**Passage cité**:

Les députés et les sénateurs ont voté favorablement le 4 mars 2024 pour le projet de loi constitutionnelle relatif à l'interruption volontaire de grossesse (ci-après IVG) et qui avait été présenté lors du Conseil des ministres en date du 12 décembre 2023. Revenons sur l'inscription de cette liberté au sein de la norme suprême française. Décryptage.

La constitutionnalisation de l'IVG

Credit Photo : Senat

Une demande d’inscription dans la Constitution initiée dès 2022

Souvenez-vous, cette volonté d’inscrire la liberté de recourir à l’IVG dans la Constitution remonte à 2022 lorsque, de l’autre côté de l’Atlantique, la Cour suprême des Etats-Unis avait décidé de procéder à un revirement de jurisprudence en renversant l’arrêt Roe vs. Wade qui datait de 1973 et qui déterminait le cadre légal américain de l’avortement. Pour appuyer cette nécessité de modifier la Constitution en y inscrivant cette nouvelle disposition, il était question pour les députés de La France Insoumise de contrecarrer la potentialité d’un danger face à ce qu’ils considèrent comme « des velléités de revenir sur ce droit fondamental » comme tel était et continue d’être le cas chez certains de nos voisins européens. Les sénateurs, pour leur part, ne considéraient pas que ce droit était remis en cause en France.

**Consigne**: Recopiez mot pour mot, s'il vous plaît, le passage sur la constitutionnalisation de l'IVG, de « Les députés et » à « suprême française. Décryptage. ». Les données proviennent d'une source distincte de ce passage.

**Extraits de données**:
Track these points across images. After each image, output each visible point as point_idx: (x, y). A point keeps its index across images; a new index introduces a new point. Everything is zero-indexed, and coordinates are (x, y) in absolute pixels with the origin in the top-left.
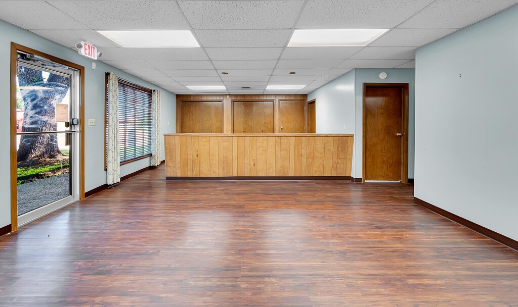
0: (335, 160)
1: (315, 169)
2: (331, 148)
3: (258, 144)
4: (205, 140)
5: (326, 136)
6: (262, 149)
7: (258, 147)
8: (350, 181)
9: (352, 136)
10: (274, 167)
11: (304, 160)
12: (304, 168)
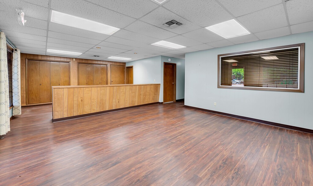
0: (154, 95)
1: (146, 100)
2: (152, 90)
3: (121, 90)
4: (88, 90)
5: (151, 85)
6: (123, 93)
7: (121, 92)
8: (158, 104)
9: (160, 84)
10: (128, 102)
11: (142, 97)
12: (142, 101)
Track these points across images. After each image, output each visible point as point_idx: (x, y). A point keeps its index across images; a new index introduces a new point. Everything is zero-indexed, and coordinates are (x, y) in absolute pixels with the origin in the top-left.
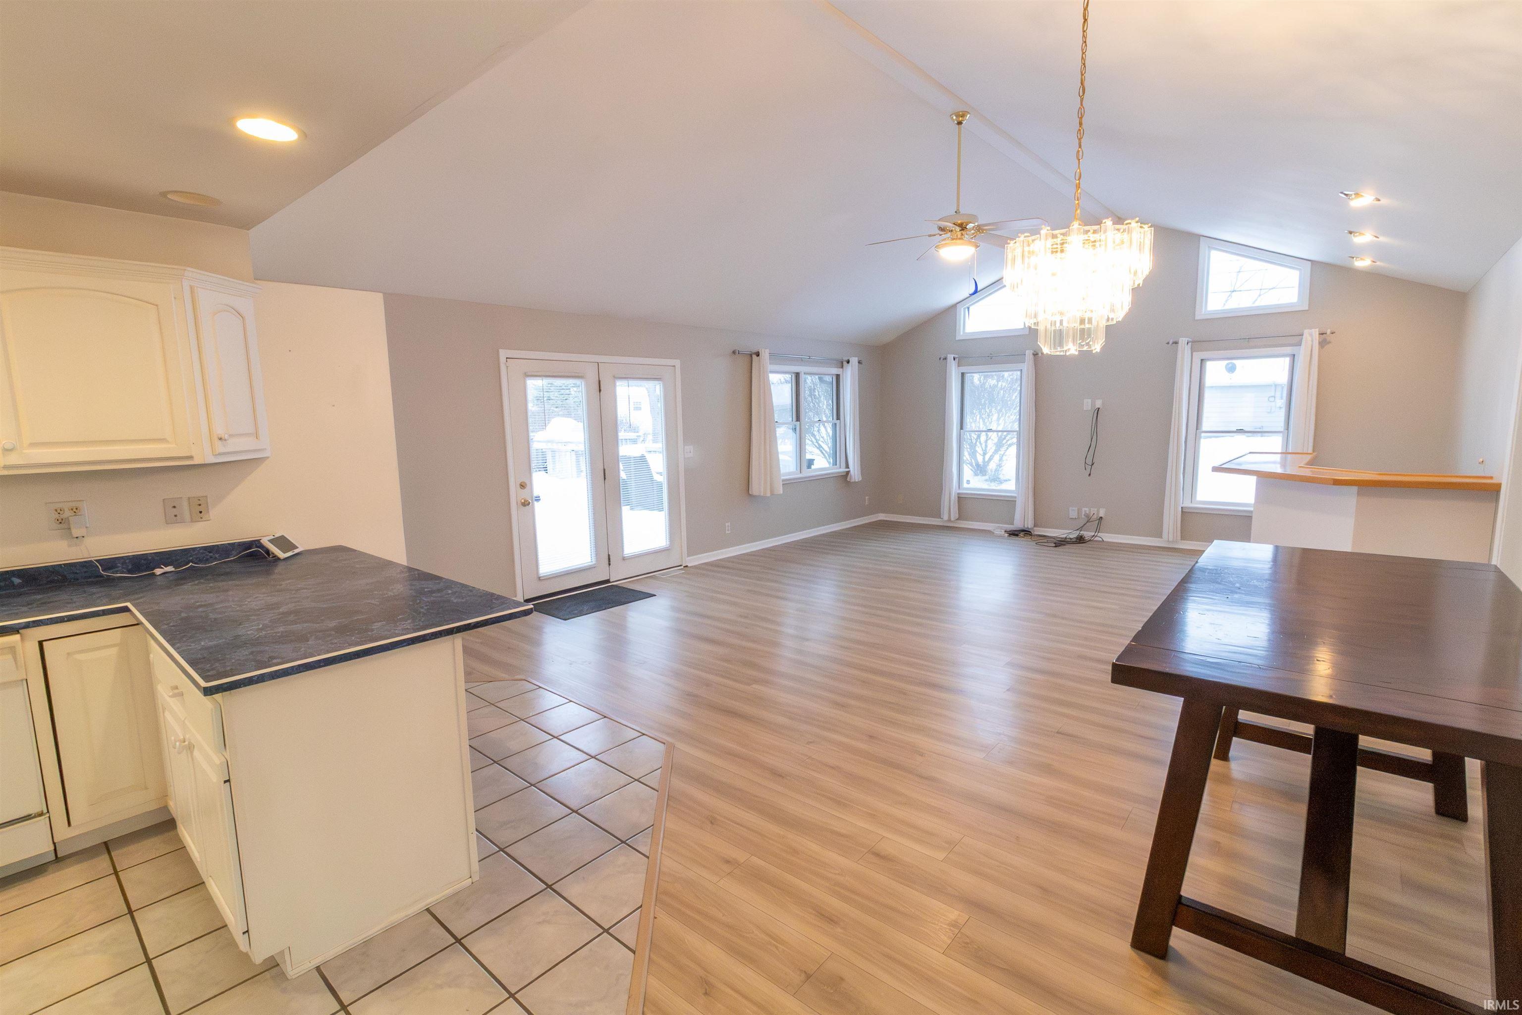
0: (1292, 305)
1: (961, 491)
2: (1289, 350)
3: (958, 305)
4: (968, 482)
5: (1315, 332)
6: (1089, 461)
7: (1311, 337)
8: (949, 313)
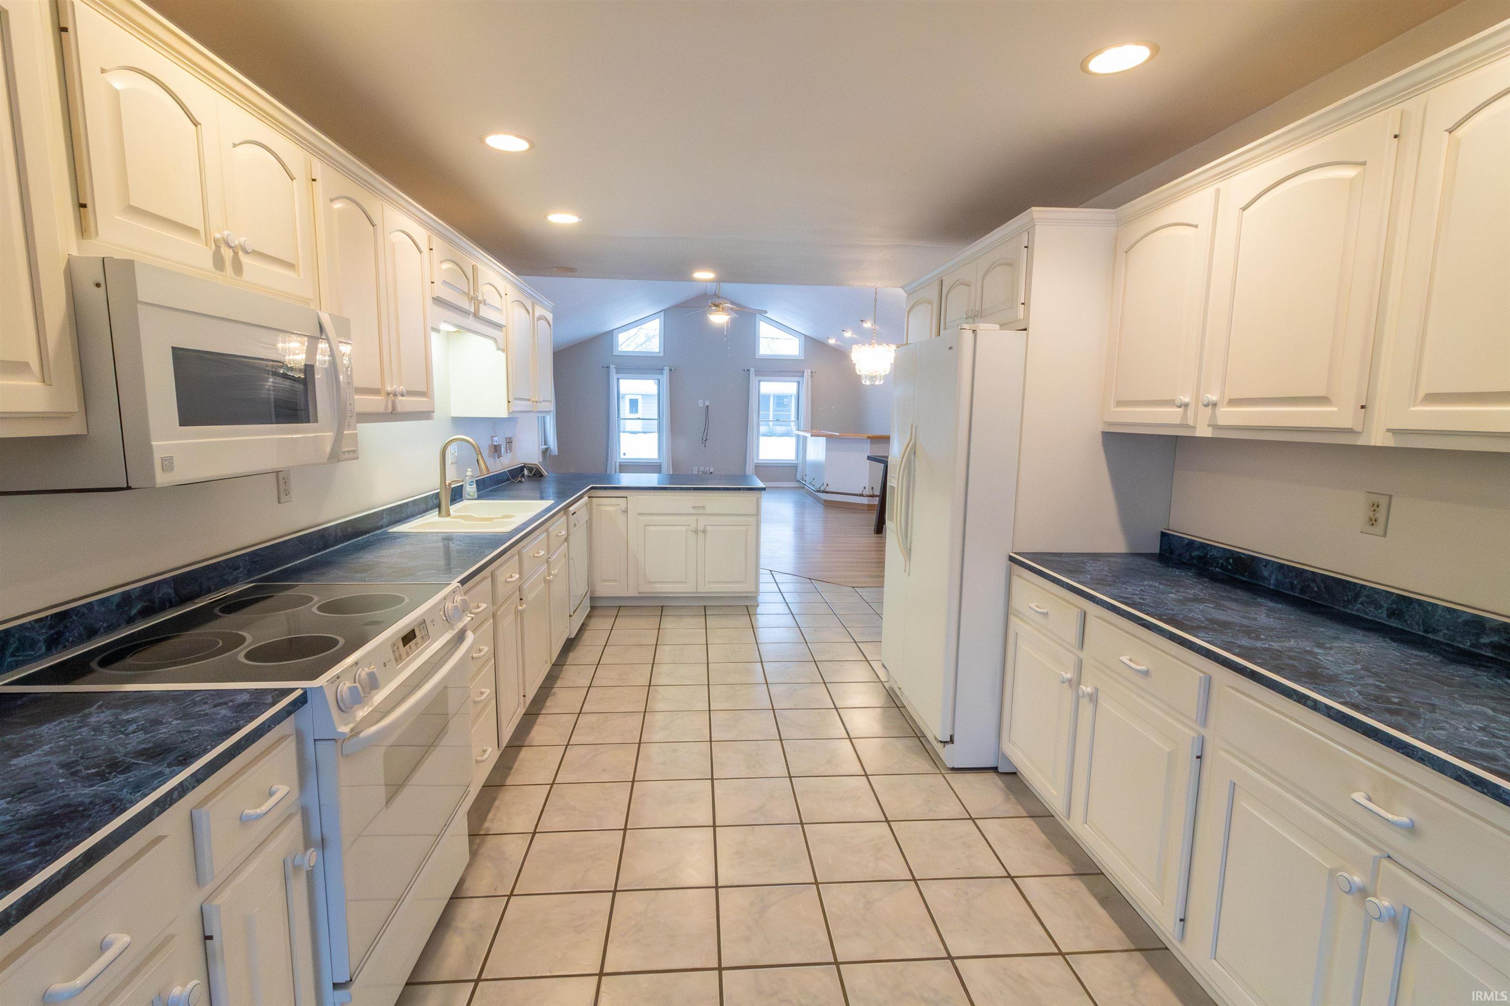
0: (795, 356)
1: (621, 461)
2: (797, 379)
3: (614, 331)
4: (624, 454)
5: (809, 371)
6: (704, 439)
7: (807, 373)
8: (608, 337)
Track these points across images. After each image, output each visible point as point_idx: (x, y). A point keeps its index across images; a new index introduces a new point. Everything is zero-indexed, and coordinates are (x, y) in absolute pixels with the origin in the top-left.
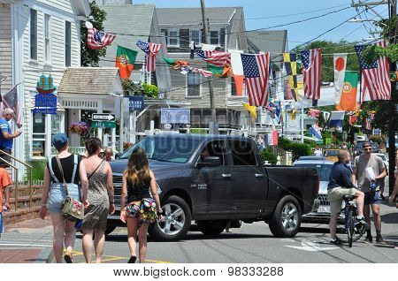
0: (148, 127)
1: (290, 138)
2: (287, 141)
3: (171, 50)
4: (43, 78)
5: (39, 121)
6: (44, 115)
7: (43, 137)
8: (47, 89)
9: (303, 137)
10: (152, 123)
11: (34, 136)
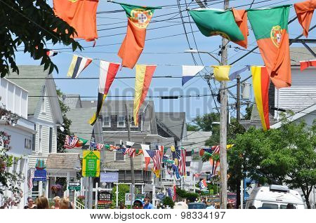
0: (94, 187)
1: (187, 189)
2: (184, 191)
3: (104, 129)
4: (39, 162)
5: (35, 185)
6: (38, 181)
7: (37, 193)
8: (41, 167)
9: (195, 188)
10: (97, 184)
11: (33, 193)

**Réponse attendue**:
Les députés et les sénateurs ont voté favorablement le 4 mars 2024 pour le projet de loi constitutionnelle relatif à l'interruption volontaire de grossesse (ci-après IVG) et qui avait été présenté lors du Conseil des ministres en date du 12 décembre 2023. Revenons sur l'inscription de cette liberté au sein de la norme suprême française. Décryptage.